# Material for the task
--- --- ---
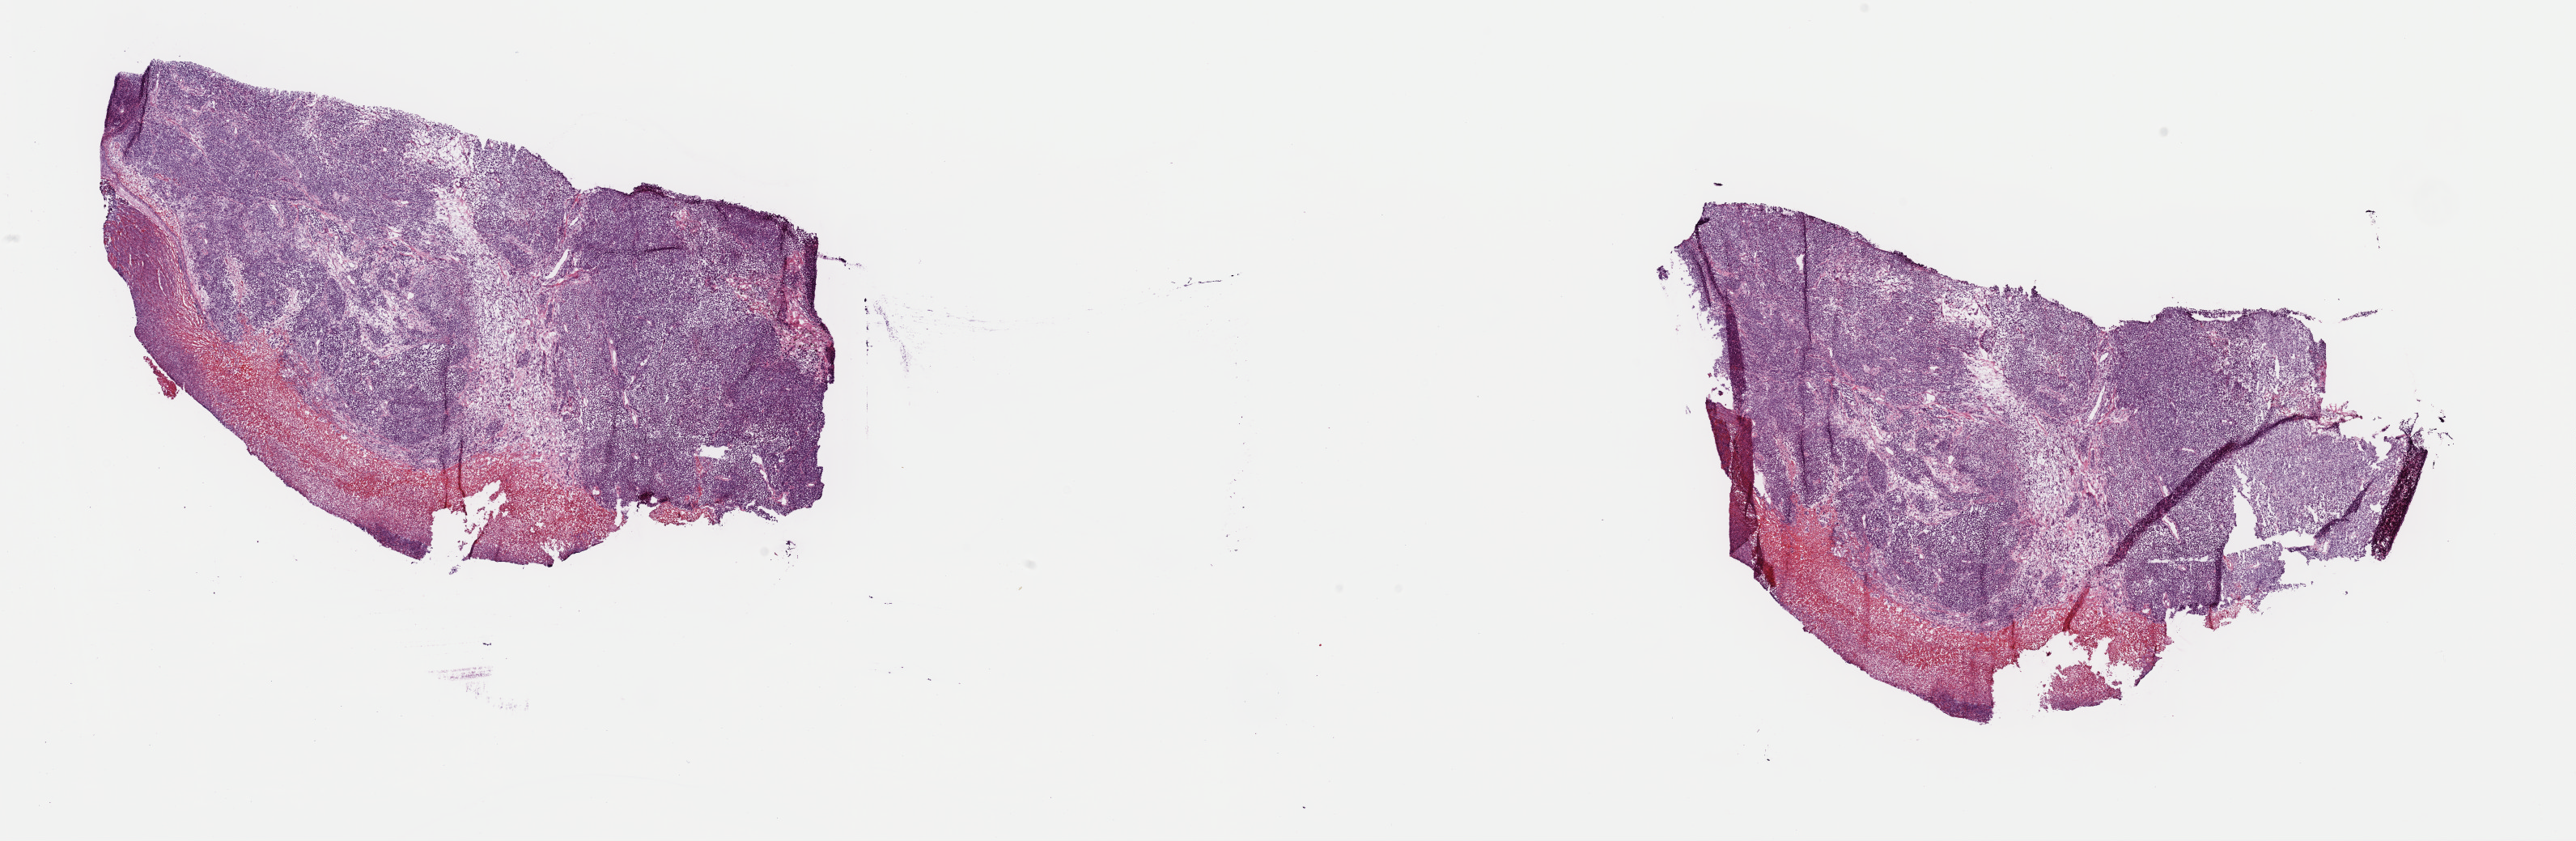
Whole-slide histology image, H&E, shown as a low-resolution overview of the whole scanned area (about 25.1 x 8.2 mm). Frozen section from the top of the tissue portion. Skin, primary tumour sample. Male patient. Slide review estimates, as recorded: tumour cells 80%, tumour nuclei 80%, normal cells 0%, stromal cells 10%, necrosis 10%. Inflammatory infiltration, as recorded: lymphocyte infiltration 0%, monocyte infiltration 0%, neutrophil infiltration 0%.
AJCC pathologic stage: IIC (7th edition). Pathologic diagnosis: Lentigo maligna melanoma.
--- --- ---
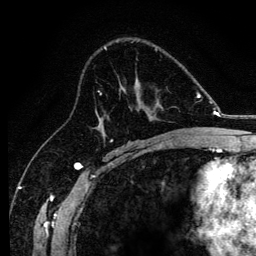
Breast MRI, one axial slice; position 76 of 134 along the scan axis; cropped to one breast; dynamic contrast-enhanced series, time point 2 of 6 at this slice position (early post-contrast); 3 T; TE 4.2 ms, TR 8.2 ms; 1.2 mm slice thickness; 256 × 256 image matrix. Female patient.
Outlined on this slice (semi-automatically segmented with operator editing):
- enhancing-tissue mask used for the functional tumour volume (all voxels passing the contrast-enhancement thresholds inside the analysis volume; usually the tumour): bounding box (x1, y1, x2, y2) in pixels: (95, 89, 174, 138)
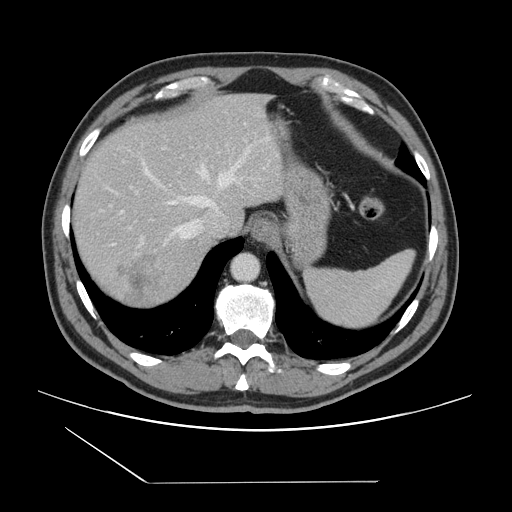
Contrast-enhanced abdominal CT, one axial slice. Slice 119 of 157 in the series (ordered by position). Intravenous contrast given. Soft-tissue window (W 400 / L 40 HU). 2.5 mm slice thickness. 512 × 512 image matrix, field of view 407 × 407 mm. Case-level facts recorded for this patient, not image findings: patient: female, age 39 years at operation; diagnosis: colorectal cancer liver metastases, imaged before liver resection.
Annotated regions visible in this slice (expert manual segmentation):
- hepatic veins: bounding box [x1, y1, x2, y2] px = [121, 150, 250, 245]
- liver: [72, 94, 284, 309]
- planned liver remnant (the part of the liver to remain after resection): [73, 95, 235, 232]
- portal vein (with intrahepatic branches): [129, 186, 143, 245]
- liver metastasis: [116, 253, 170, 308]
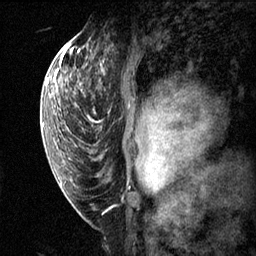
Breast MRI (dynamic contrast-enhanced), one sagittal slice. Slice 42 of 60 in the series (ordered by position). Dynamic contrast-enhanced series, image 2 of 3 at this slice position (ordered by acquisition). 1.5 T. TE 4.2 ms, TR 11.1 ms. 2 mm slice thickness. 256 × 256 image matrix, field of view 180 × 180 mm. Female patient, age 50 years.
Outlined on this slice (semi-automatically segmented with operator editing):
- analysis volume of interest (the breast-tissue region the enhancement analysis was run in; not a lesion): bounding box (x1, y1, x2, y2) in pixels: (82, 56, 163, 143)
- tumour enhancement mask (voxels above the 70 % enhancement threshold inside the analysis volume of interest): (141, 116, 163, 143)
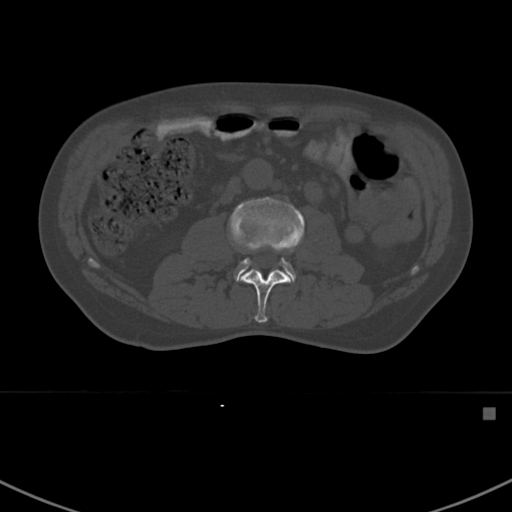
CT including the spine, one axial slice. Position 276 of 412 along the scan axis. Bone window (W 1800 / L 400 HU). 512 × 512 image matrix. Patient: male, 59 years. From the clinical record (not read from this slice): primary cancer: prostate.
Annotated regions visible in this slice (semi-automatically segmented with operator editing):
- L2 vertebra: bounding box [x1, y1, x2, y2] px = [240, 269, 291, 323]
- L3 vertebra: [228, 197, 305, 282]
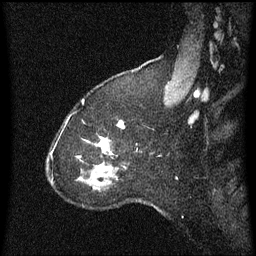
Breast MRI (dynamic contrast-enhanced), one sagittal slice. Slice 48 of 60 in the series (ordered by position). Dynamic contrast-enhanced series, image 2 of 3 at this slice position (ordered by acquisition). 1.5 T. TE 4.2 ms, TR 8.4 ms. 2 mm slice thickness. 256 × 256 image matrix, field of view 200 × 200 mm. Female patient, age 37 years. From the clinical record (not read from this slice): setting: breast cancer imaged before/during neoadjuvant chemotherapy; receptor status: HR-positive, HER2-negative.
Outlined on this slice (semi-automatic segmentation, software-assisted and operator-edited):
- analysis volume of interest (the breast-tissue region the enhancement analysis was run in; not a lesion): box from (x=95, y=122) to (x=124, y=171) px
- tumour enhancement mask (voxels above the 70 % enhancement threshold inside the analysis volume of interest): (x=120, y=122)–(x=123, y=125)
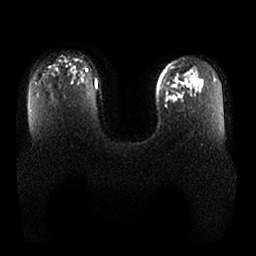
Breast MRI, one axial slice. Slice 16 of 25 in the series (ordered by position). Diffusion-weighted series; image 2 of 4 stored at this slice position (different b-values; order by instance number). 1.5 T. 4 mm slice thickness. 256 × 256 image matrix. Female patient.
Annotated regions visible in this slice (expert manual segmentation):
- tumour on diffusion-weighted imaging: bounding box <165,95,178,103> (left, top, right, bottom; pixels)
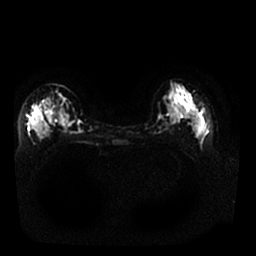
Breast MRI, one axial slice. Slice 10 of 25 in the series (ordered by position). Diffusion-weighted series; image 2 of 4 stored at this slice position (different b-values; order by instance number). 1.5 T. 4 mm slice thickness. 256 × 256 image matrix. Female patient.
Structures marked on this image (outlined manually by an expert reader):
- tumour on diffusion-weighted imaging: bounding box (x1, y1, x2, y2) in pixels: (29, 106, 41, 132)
--- --- ---
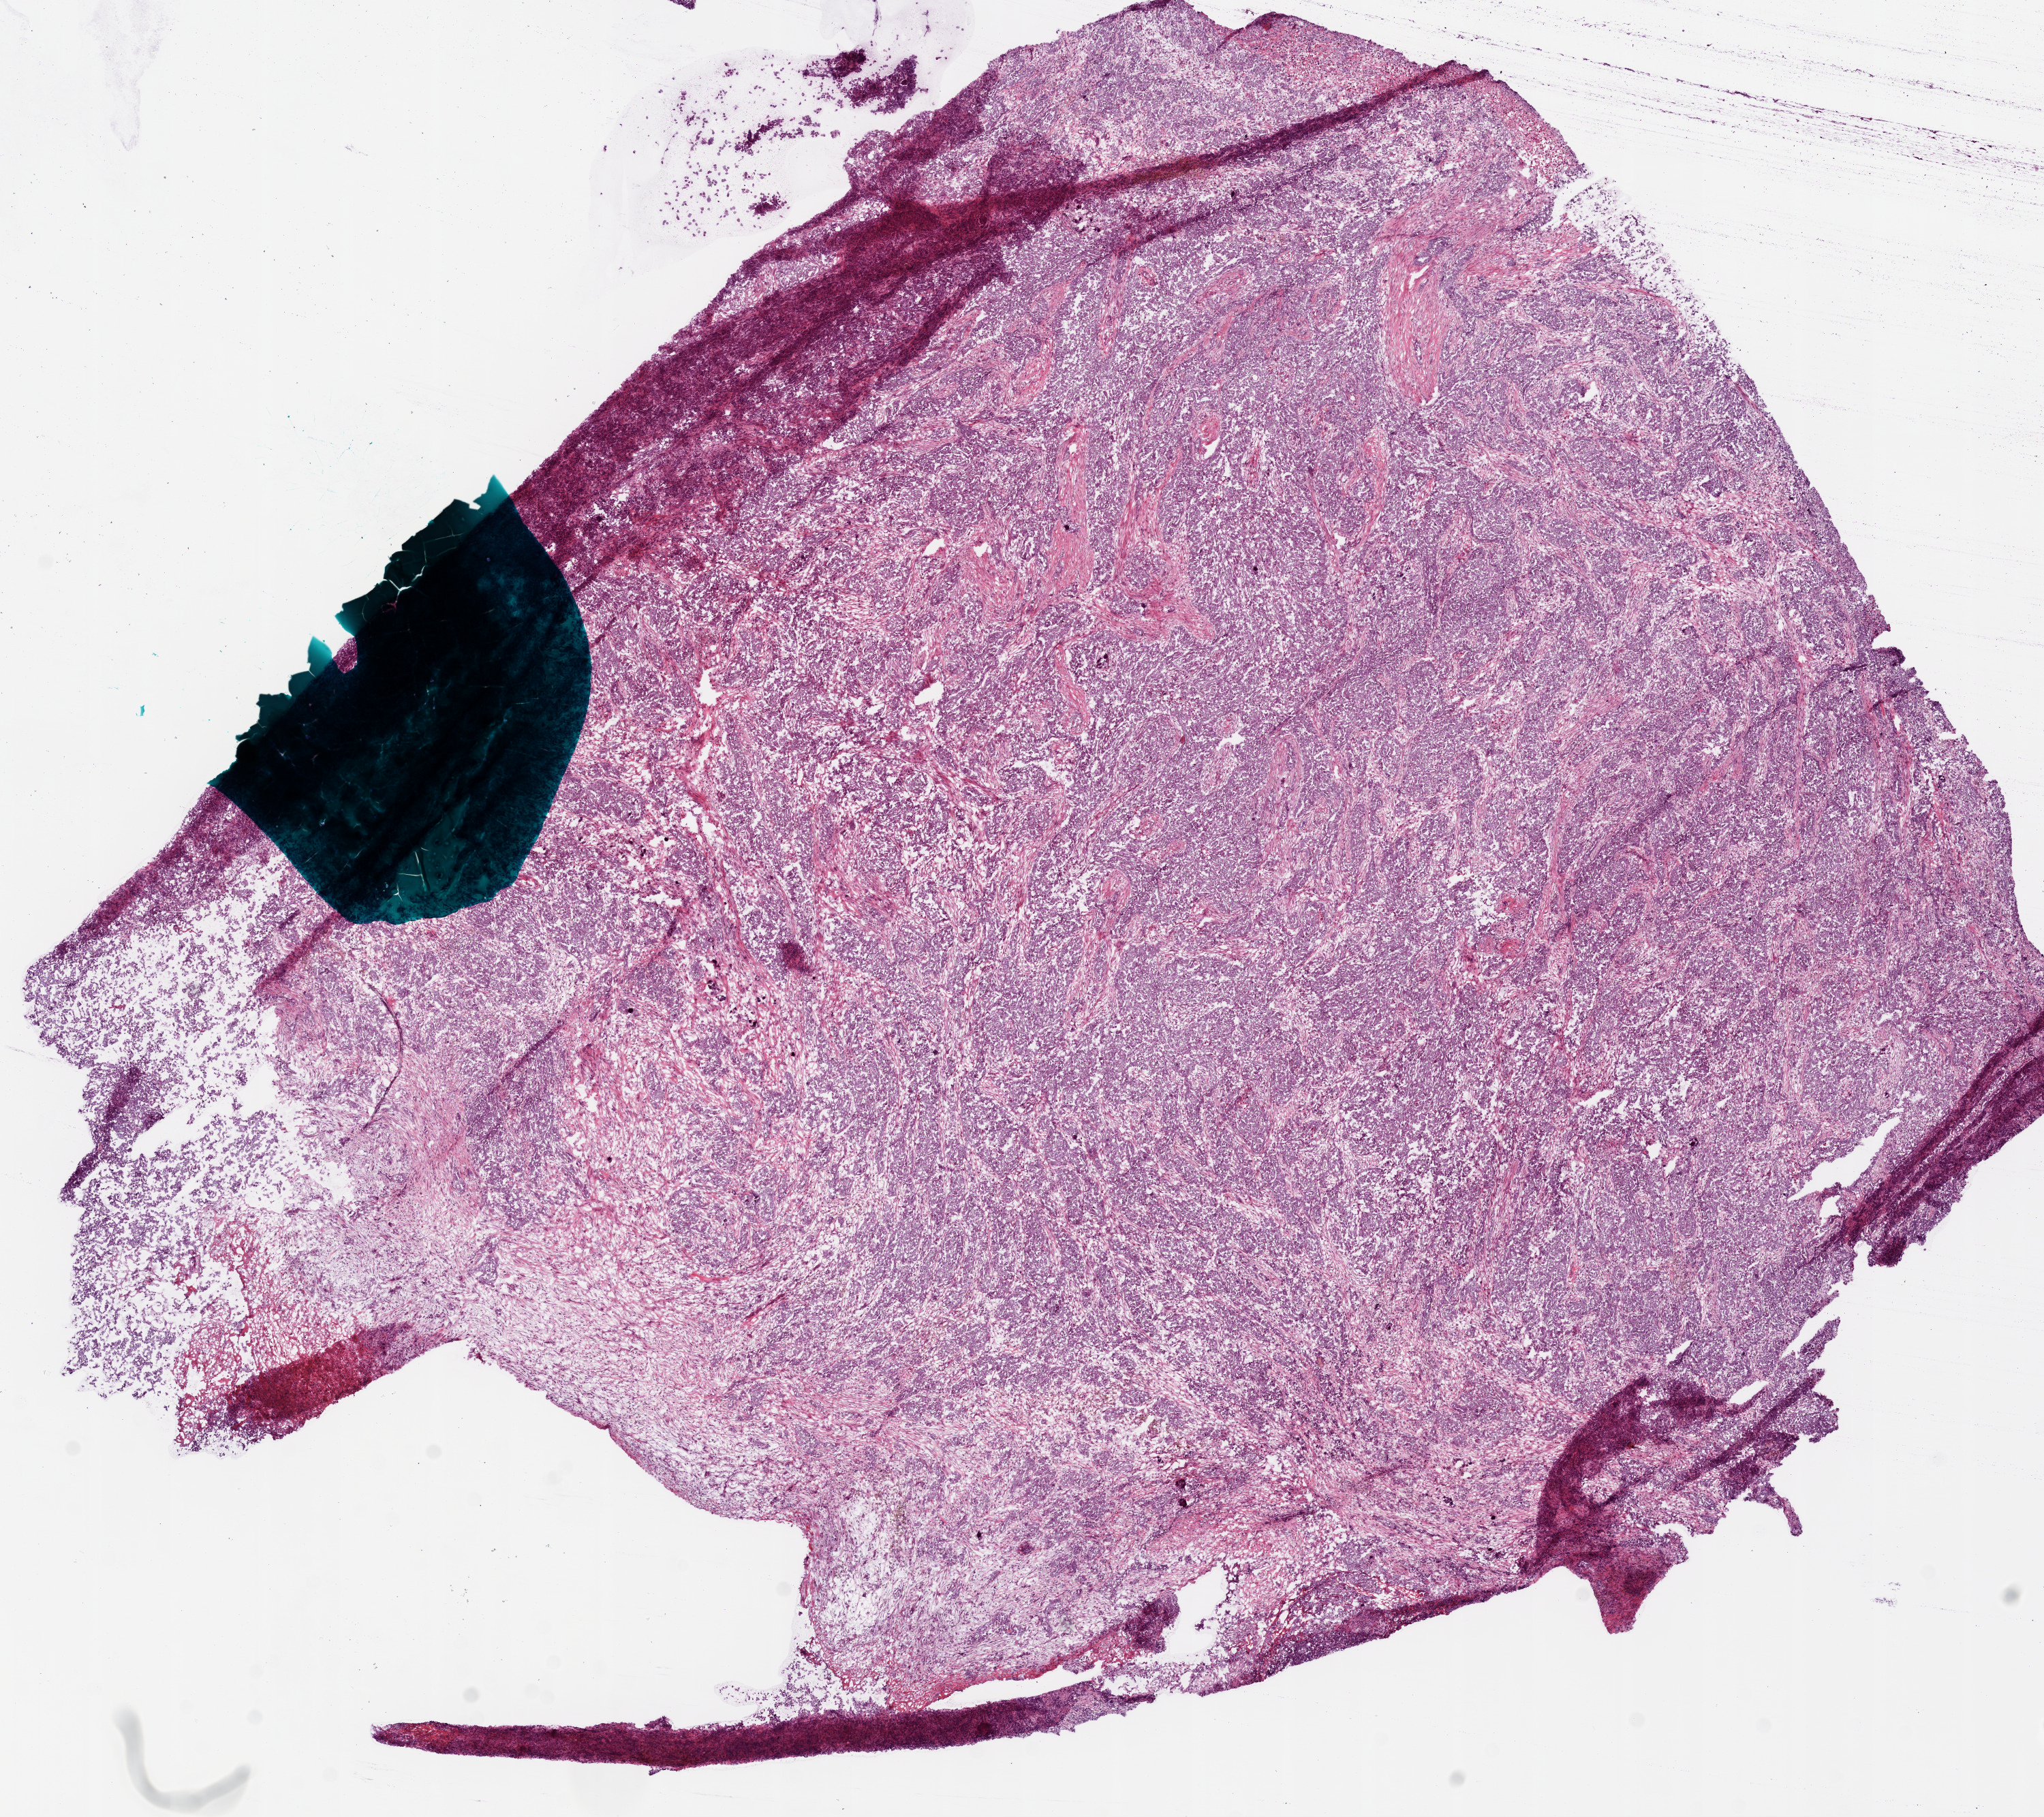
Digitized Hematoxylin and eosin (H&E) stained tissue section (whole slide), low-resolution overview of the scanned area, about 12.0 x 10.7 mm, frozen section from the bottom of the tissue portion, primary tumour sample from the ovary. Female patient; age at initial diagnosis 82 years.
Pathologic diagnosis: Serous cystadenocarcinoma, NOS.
--- --- ---
# Problem details
Transcribe the listing above exactly, but only from the line with "116, 163, 143)" through the line with "- L3 vertebra: [228, 197, 305, 282]". Include both of those lines and omit the pictures.

# Your solution
- tumour enhancement mask (voxels above the 70 % enhancement threshold inside the analysis volume of interest): (141, 116, 163, 143)
CT including the spine, one axial slice. Position 276 of 412 along the scan axis. Bone window (W 1800 / L 400 HU). 512 × 512 image matrix. Patient: male, 59 years. From the clinical record (not read from this slice): primary cancer: prostate.
Annotated regions visible in this slice (semi-automatically segmented with operator editing):
- L2 vertebra: bounding box [x1, y1, x2, y2] px = [240, 269, 291, 323]
- L3 vertebra: [228, 197, 305, 282]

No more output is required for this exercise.